**TASK DIRECTIONS:** Leave the pictures out and print every record below exactly as it stands.

**Stored items:**
▼

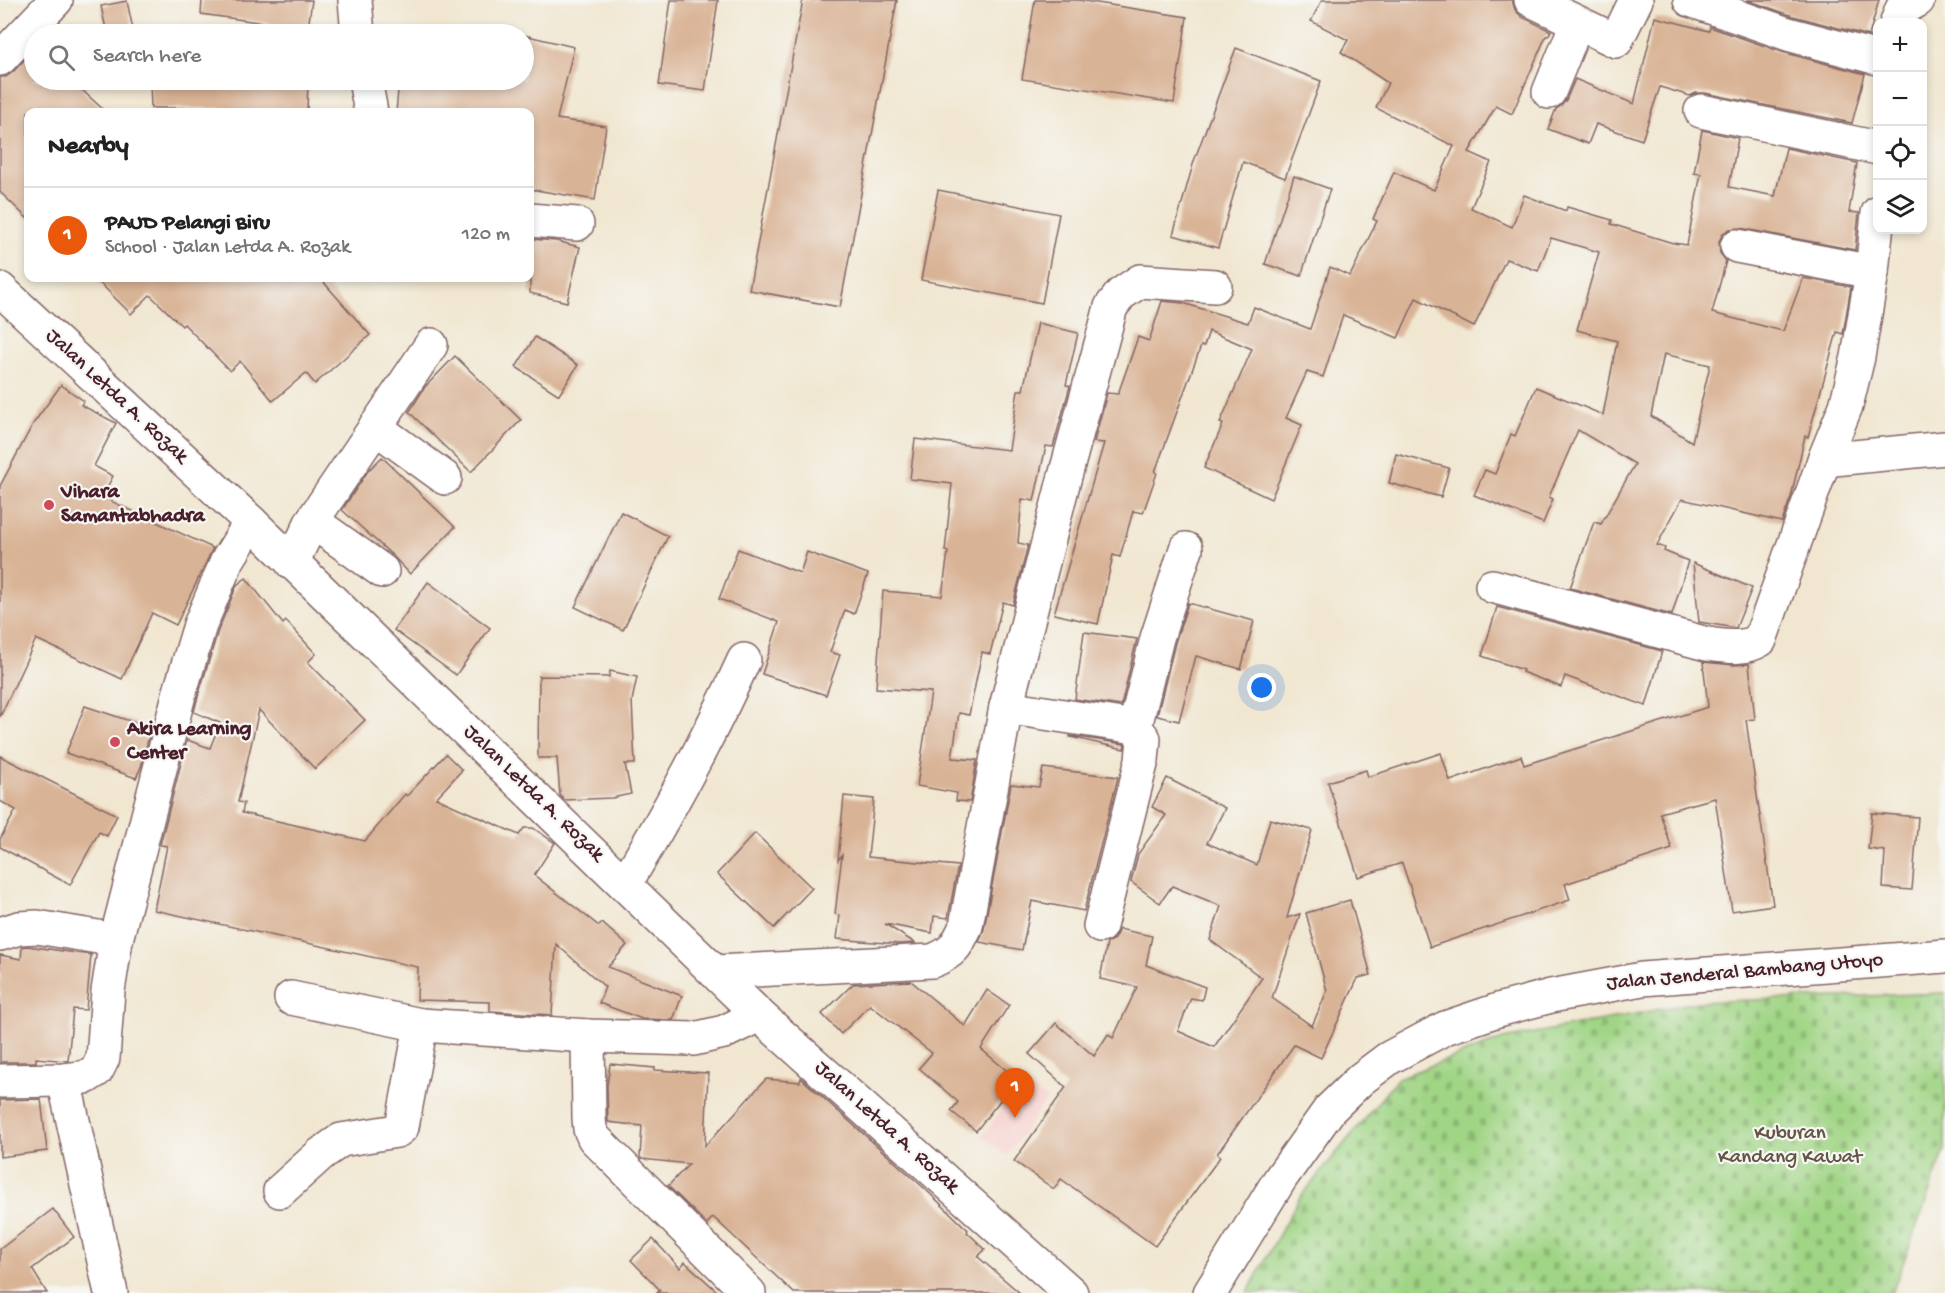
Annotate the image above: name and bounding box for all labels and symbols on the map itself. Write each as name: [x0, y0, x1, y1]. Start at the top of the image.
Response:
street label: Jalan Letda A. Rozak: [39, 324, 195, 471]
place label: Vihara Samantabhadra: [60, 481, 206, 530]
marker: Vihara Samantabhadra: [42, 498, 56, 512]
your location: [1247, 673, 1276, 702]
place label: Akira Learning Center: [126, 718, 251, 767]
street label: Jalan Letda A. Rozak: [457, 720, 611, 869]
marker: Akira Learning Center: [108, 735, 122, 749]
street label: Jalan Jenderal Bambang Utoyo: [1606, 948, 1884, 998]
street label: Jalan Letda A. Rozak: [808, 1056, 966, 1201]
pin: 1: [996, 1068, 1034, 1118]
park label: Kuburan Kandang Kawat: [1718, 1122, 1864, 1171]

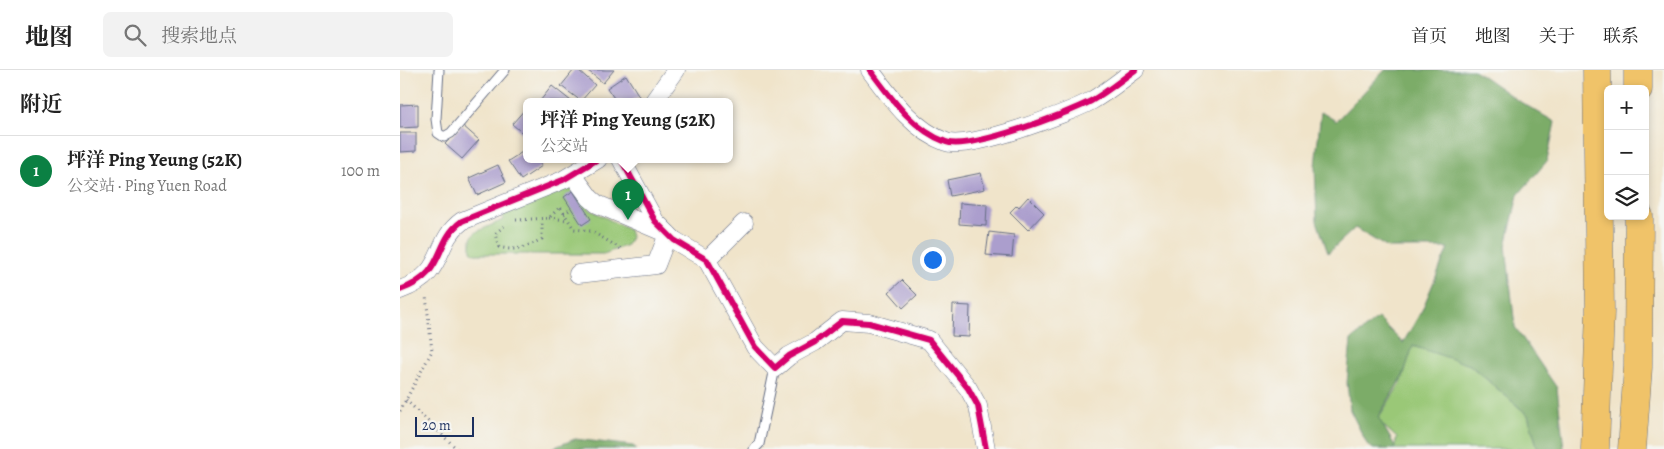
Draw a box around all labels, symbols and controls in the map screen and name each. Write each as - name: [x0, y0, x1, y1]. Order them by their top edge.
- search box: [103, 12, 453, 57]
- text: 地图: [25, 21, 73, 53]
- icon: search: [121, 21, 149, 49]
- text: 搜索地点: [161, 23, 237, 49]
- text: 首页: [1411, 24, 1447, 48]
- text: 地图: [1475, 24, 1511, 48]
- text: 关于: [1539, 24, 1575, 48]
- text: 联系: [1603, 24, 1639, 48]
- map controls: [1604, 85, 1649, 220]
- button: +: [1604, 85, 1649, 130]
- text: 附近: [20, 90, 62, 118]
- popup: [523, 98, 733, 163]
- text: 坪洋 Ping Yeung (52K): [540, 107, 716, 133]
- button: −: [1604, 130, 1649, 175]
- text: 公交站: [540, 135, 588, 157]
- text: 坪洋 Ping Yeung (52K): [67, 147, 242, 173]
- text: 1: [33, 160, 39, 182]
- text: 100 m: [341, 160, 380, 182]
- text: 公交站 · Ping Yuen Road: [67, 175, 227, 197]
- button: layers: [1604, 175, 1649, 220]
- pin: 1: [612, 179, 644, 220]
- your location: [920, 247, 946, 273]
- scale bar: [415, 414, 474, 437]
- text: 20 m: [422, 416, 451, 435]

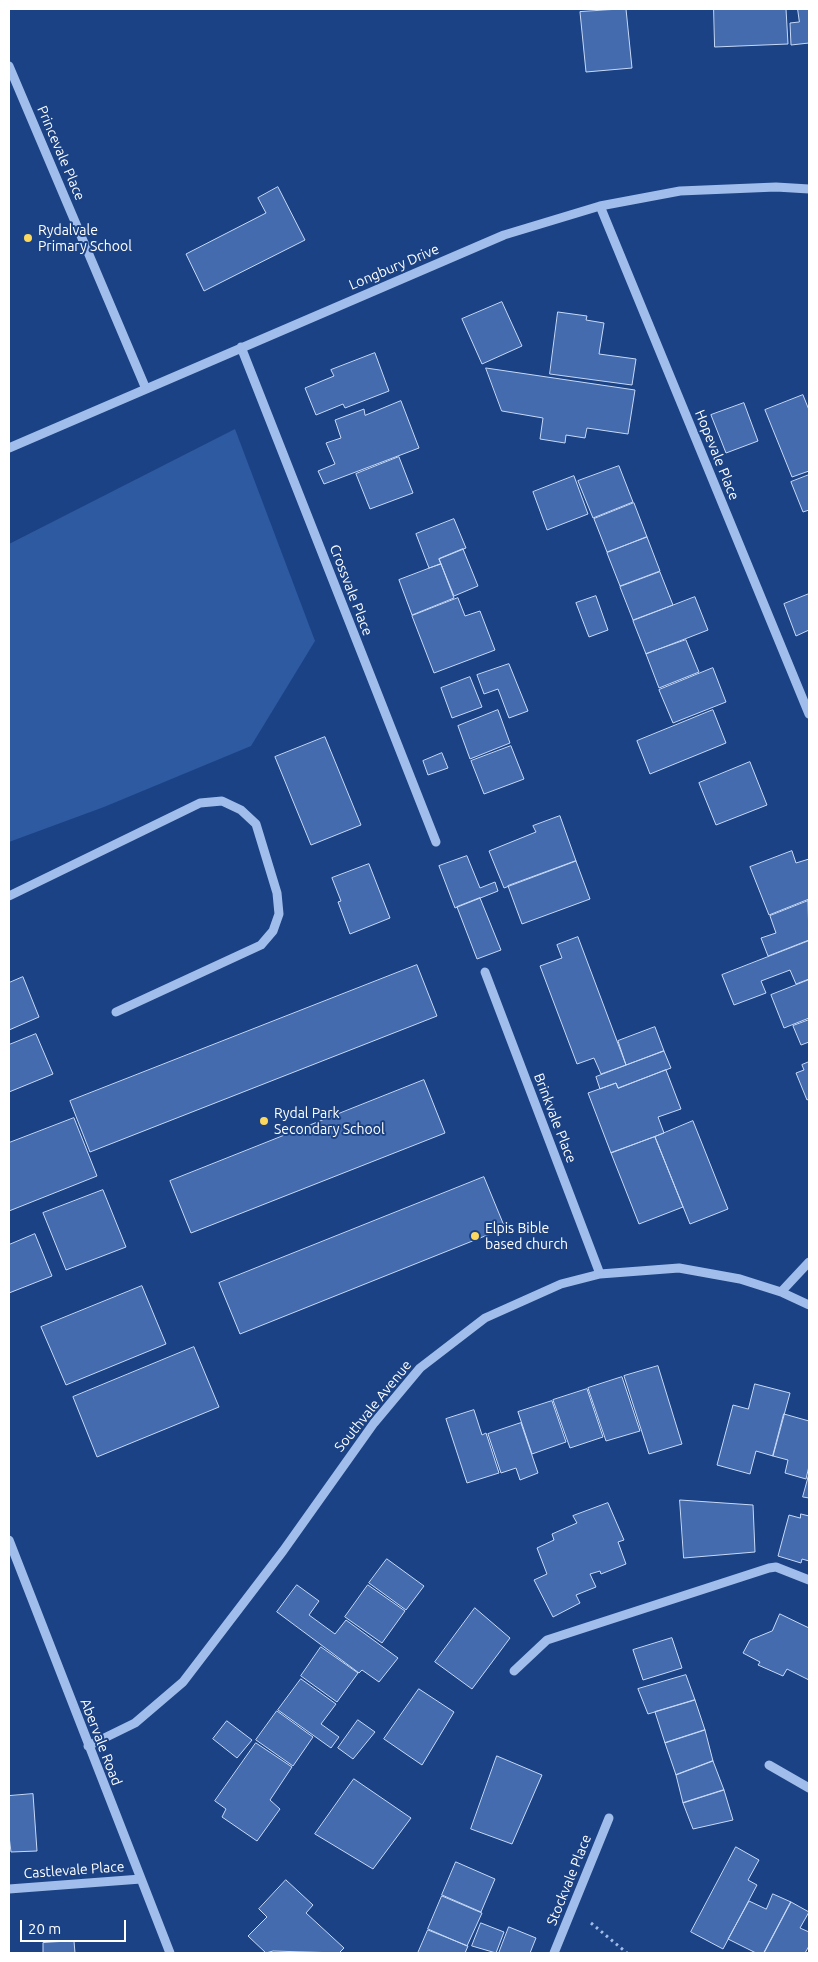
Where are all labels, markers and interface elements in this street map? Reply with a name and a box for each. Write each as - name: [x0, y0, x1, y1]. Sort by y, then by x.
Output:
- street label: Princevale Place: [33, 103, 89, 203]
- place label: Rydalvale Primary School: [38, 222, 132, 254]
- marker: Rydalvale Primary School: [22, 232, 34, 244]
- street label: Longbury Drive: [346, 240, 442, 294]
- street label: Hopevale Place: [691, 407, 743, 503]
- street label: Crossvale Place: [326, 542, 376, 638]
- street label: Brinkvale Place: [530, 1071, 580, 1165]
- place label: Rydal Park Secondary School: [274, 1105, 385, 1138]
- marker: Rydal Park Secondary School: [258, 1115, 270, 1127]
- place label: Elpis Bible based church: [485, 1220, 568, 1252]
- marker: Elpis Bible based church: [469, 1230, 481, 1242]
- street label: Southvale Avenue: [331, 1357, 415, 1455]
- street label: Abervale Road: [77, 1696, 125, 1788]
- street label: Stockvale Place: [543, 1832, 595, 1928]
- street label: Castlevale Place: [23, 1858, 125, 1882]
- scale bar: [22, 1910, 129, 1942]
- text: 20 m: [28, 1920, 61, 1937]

▲

**ANSWER TO THE EXERCISE:**
Annotate the image above: name and bounding box for all labels and symbols on the map itself. Write each as name: [x0, y0, x1, y1]. Start at the top of the image.
Response:
street label: Jalan Letda A. Rozak: [39, 324, 195, 471]
place label: Vihara Samantabhadra: [60, 481, 206, 530]
marker: Vihara Samantabhadra: [42, 498, 56, 512]
your location: [1247, 673, 1276, 702]
place label: Akira Learning Center: [126, 718, 251, 767]
street label: Jalan Letda A. Rozak: [457, 720, 611, 869]
marker: Akira Learning Center: [108, 735, 122, 749]
street label: Jalan Jenderal Bambang Utoyo: [1606, 948, 1884, 998]
street label: Jalan Letda A. Rozak: [808, 1056, 966, 1201]
pin: 1: [996, 1068, 1034, 1118]
park label: Kuburan Kandang Kawat: [1718, 1122, 1864, 1171]

Draw a box around all labels, symbols and controls in the map screen and name each. Write each as - name: [x0, y0, x1, y1]. Order them by their top edge.
- search box: [103, 12, 453, 57]
- text: 地图: [25, 21, 73, 53]
- icon: search: [121, 21, 149, 49]
- text: 搜索地点: [161, 23, 237, 49]
- text: 首页: [1411, 24, 1447, 48]
- text: 地图: [1475, 24, 1511, 48]
- text: 关于: [1539, 24, 1575, 48]
- text: 联系: [1603, 24, 1639, 48]
- map controls: [1604, 85, 1649, 220]
- button: +: [1604, 85, 1649, 130]
- text: 附近: [20, 90, 62, 118]
- popup: [523, 98, 733, 163]
- text: 坪洋 Ping Yeung (52K): [540, 107, 716, 133]
- button: −: [1604, 130, 1649, 175]
- text: 公交站: [540, 135, 588, 157]
- text: 坪洋 Ping Yeung (52K): [67, 147, 242, 173]
- text: 1: [33, 160, 39, 182]
- text: 100 m: [341, 160, 380, 182]
- text: 公交站 · Ping Yuen Road: [67, 175, 227, 197]
- button: layers: [1604, 175, 1649, 220]
- pin: 1: [612, 179, 644, 220]
- your location: [920, 247, 946, 273]
- scale bar: [415, 414, 474, 437]
- text: 20 m: [422, 416, 451, 435]

Where are all labels, markers and interface elements in this street map? Reply with a name and a box for each. Write each as - name: [x0, y0, x1, y1]. Sort by y, then by x.
Output:
- street label: Princevale Place: [33, 103, 89, 203]
- place label: Rydalvale Primary School: [38, 222, 132, 254]
- marker: Rydalvale Primary School: [22, 232, 34, 244]
- street label: Longbury Drive: [346, 240, 442, 294]
- street label: Hopevale Place: [691, 407, 743, 503]
- street label: Crossvale Place: [326, 542, 376, 638]
- street label: Brinkvale Place: [530, 1071, 580, 1165]
- place label: Rydal Park Secondary School: [274, 1105, 385, 1138]
- marker: Rydal Park Secondary School: [258, 1115, 270, 1127]
- place label: Elpis Bible based church: [485, 1220, 568, 1252]
- marker: Elpis Bible based church: [469, 1230, 481, 1242]
- street label: Southvale Avenue: [331, 1357, 415, 1455]
- street label: Abervale Road: [77, 1696, 125, 1788]
- street label: Stockvale Place: [543, 1832, 595, 1928]
- street label: Castlevale Place: [23, 1858, 125, 1882]
- scale bar: [22, 1910, 129, 1942]
- text: 20 m: [28, 1920, 61, 1937]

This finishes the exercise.